As America closes in on the 11th anniversary of 9/11, the Feds want the public to believe that unknown terrorist organizations are recruiting your neighbor[s] to become a domestic extremist. But it is not just any neighbor, this time it is far-right “extremists” or White supremacists and Trump supporters who they want to recruit.
For years DHS officials have warned Americans of the dangers that lurk just outside their front doors or worse in the far-flung Middle East where extremists are plotting to bomb us, shoot us, or poison our water systems. The only difference to the terrorists that await Americans is that now they are allegedly targeting a person’s ideological beliefs.
According to Cohen, “the most significant terrorist threat facing the U.S. today comes from individuals or lone offenders, and small groups of individuals who based on an ideological belief system, primarily an ideological belief system they self-connect with online activity, but they’ll go out and commit an act of violence on behalf of that belief or a combination of ideological beliefs, or a combination of ideological beliefs and personal grievances.”
What does this mean for Americans?
It means that the Feds can target individuals for expressing anti-government sentiments.
“In many respects, this is a much more individualized threat, and what I mean by that is if you look at the lethal attacks that have occurred in the U.S. over the last several years, they have been conducted by individuals who spend incredible amounts of time online viewing extremist content, content about past violent attacks, they tend to be individuals who have shared behavioral health or environmental characteristics,” Cohen said.
Targeting people for their ideological beliefs is horrifying in and of itself.

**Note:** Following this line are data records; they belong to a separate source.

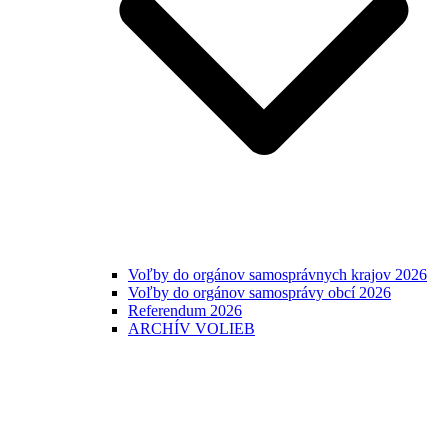
Voľby do orgánov samosprávnych krajov 2026
Voľby do orgánov samosprávy obcí 2026
Referendum 2026
ARCHÍV VOLIEB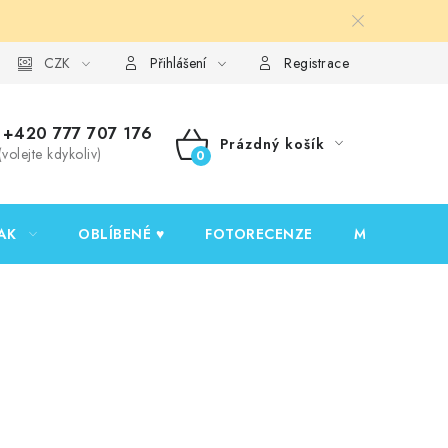
y ochrany osobních údajů
CZK
Ověřování recenzí
Jak nakupovat
Přihlášení
Registrace
+420 777 707 176
Prázdný košík
(volejte kdykoliv)
NÁKUPNÍ
KOŠÍK
AK
OBLÍBENÉ ♥️
FOTORECENZE
MOJE OBJED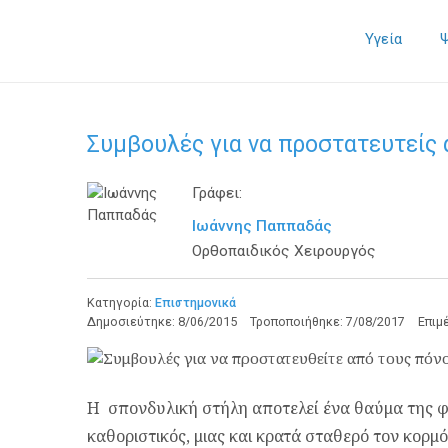
Υγεία
Συμβουλές για να προστατευτείς 
Γράφει:
Ιωάννης Παππαδάς
Ορθοπαιδικός Χειρουργός
Κατηγορία:
Επιστημονικά
Δημοσιεύτηκε:
8/06/2015
Τροποποιήθηκε:
7/08/2017
Επιμ
Η σπονδυλική στήλη αποτελεί ένα θαύμα της φύ
καθοριστικός, μιας και κρατά σταθερό τον κορμ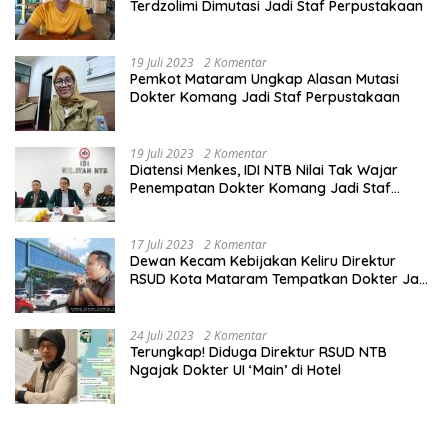
Terdzolimi Dimutasi Jadi Staf Perpustakaan
19 Juli 2023
2 Komentar
Pemkot Mataram Ungkap Alasan Mutasi
Dokter Komang Jadi Staf Perpustakaan
19 Juli 2023
2 Komentar
Diatensi Menkes, IDI NTB Nilai Tak Wajar
Penempatan Dokter Komang Jadi Staf
Perpustakaan
17 Juli 2023
2 Komentar
Dewan Kecam Kebijakan Keliru Direktur
RSUD Kota Mataram Tempatkan Dokter Jadi
Staf Perpustakaan
24 Juli 2023
2 Komentar
Terungkap! Diduga Direktur RSUD NTB
Ngajak Dokter UI ‘Main’ di Hotel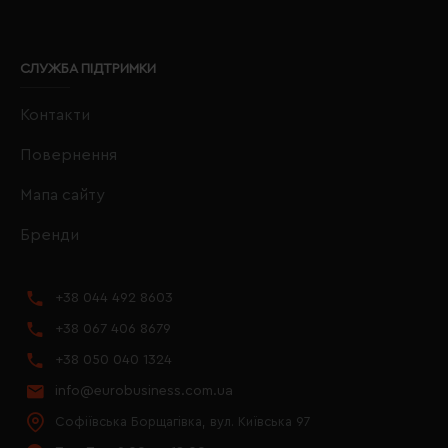
СЛУЖБА ПІДТРИМКИ
Контакти
Повернення
Мапа сайту
Бренди
+38 044 492 8603
+38 067 406 8679
+38 050 040 1324
info@eurobusiness.com.ua
Софіївська Борщагівка, вул. Київська 97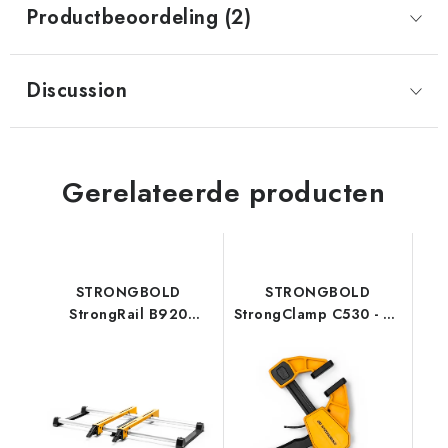
Productbeoordeling (2)
Discussion
Gerelateerde producten
STRONGBOLD
STRONGBOLD
StrongRail B920
StrongClamp C530 - 30
Verstekzaagstandaard
cm
Adapter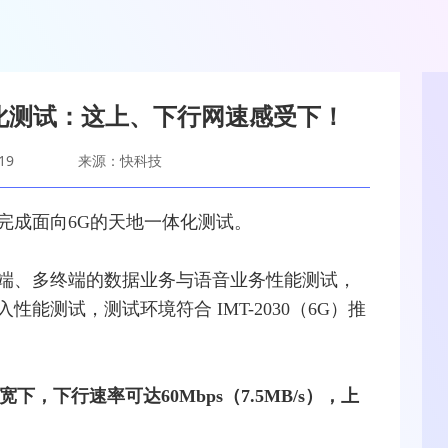
化测试：这上、下行网速感受下！
19
来源：快科技
完成面向
6G
的天地一体化
测试
。
端、多终端的数据业务与语音业务性能测试，
能测试，测试环境符合 IMT-2030（6G）推
下，下行速率可达60Mbps（7.5MB/s），上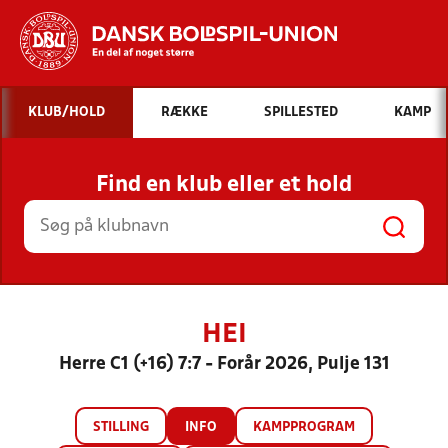
Hvad vil du søge efter?
KLUB/HOLD
RÆKKE
SPILLESTED
KAMP
INDHOLD OG NYHEDER
Find en klub eller et hold
STILLINGER, RESULTATER, KLUBBER OG
HOLD
HEI
Herre C1 (+16) 7:7 - Forår 2026, Pulje 131
STILLING
INFO
KAMPPROGRAM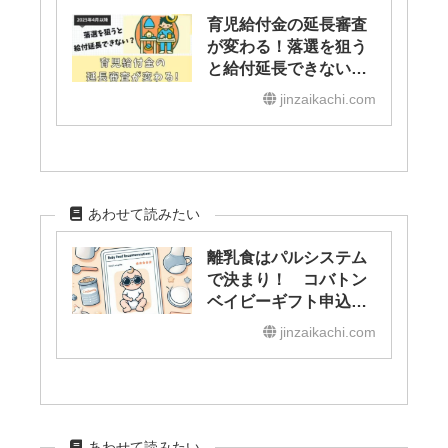
育児給付金の延長審査
が変わる！落選を狙う
と給付延長できない？
2025年4月以降の手続
jinzaikachi.com
きを解説
あわせて読みたい
離乳食はパルシステム
で決まり！ コバトン
ベイビーギフト申込者
の割引特典とは？
jinzaikachi.com
あわせて読みたい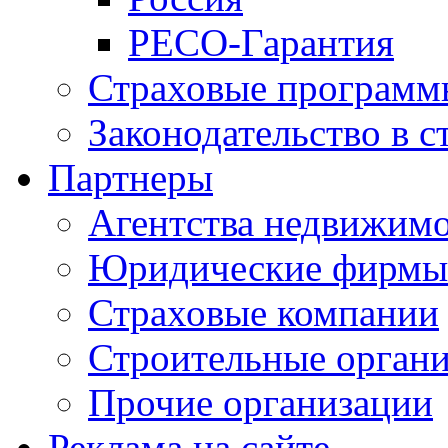
РЕСО-Гарантия
Страховые программ
Законодательство в с
Партнеры
Агентства недвижим
Юридические фирмы
Страховые компании
Строительные орган
Прочие организации
Реклама на сайте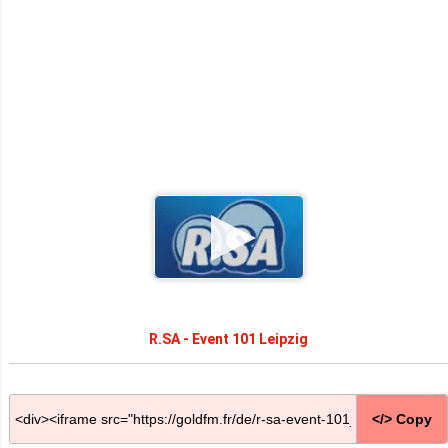
R.SA - Event 101 Leipzig
</> Copy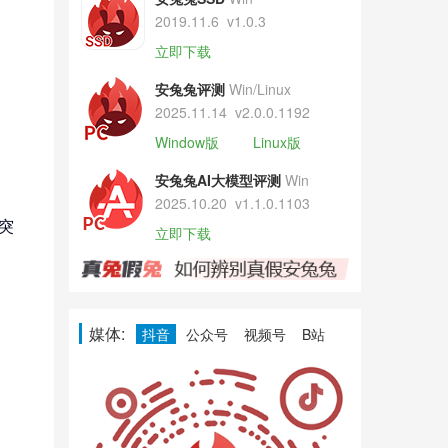
2019.11.6
v1.0.3
立即下载
安兔兔评测
Win/Linux
2025.11.14
v2.0.0.1192
Window版
Linux版
安兔兔AI大模型评测
Win
2025.10.20
v1.1.0.1103
突
立即下载
媒体:
抖音
公众号
视频号
B站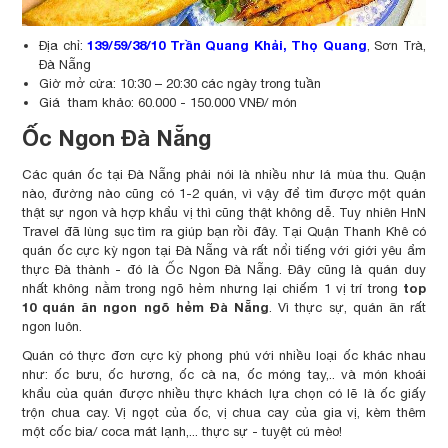
139/59/38/10 Trần Quang Khải, Thọ Quang
Địa chỉ:
, Sơn Trà,
Đà Nẵng
Giờ mở cửa: 10:30 – 20:30 các ngày trong tuần
Giá tham khảo: 60.000 - 150.000 VNĐ/ món
Ốc Ngon Đà Nẵng
Các quán ốc tại Đà Nẵng phải nói là nhiều như lá mùa thu. Quận
nào, đường nào cũng có 1-2 quán, vì vậy để tìm được một quán
thật sự ngon và hợp khẩu vị thì cũng thật không dễ. Tuy nhiên HnN
Travel đã lùng sục tìm ra giúp bạn rồi đây. Tại Quận Thanh Khê có
quán ốc cực kỳ ngon tại Đà Nẵng và rất nổi tiếng với giới yêu ẩm
thực Đà thành - đó là Ốc Ngon Đà Nẵng. Đây cũng là quán duy
top
nhất không nằm trong ngõ hẻm nhưng lại chiếm 1 vị trí trong
10 quán ăn ngon ngõ hẻm Đà Nẵng
. Vì thực sự, quán ăn rất
ngon luôn.
Quán có thực đơn cực kỳ phong phú với nhiều loại ốc khác nhau
như: ốc bưu, ốc hương, ốc cà na, ốc móng tay,.. và món khoái
khẩu của quán được nhiều thực khách lựa chọn có lẽ là ốc giấy
trộn chua cay. Vị ngọt của ốc, vị chua cay của gia vị, kèm thêm
một cốc bia/ coca mát lạnh,... thực sự - tuyệt cú mèo!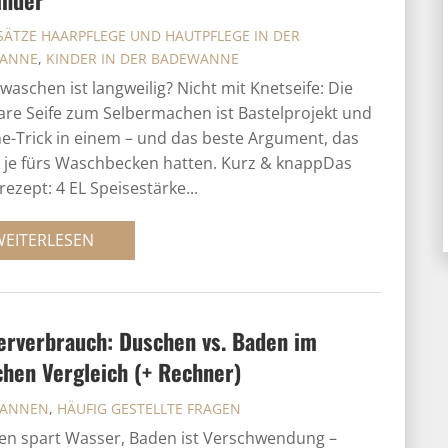
ÄTZE HAARPFLEGE UND HAUTPFLEGE IN DER
ANNE
,
KINDER IN DER BADEWANNE
aschen ist langweilig? Nicht mit Knetseife: Die
re Seife zum Selbermachen ist Bastelprojekt und
e-Trick in einem – und das beste Argument, das
 je fürs Waschbecken hatten. Kurz & knappDas
ezept: 4 EL Speisestärke...
WEITERLESEN
erverbrauch: Duschen vs. Baden im
chen Vergleich (+ Rechner)
ANNEN
,
HÄUFIG GESTELLTE FRAGEN
n spart Wasser, Baden ist Verschwendung –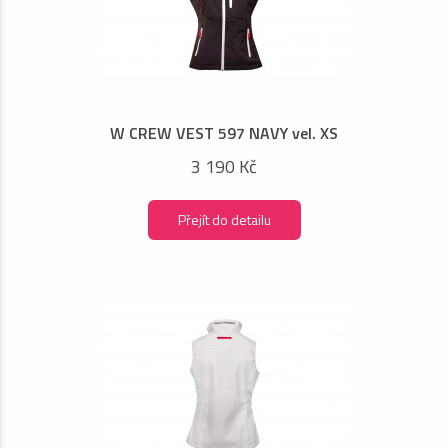
W CREW VEST 597 NAVY vel. XS
3 190 Kč
Přejít do detailu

Biden’s new domestic terror law will also give law enforcement the right to target people based on their behaviors.
“What we mean by that, yes, the motive and ideological beliefs are important as part of the analytic process, but the threat tends to come from individuals who have a very superficial understanding of the ideological belief system they use as the validation for an act of violence, but they do have shared behavioral characteristics,” Cohen said.
If any of this is beginning to sound like China, one only need look at Hong Kong to see the similarities. Speaking out in print against an authoritative regime is an arrestable offense, demonstrating against police brutality is an arrestable offense and so on.
As a recent Brietbart article pointed out, there is no “official Pentagon definition of extremism.” So how can our government give more powers to law enforcement to surveil and arrest suspected “domestic extremists”?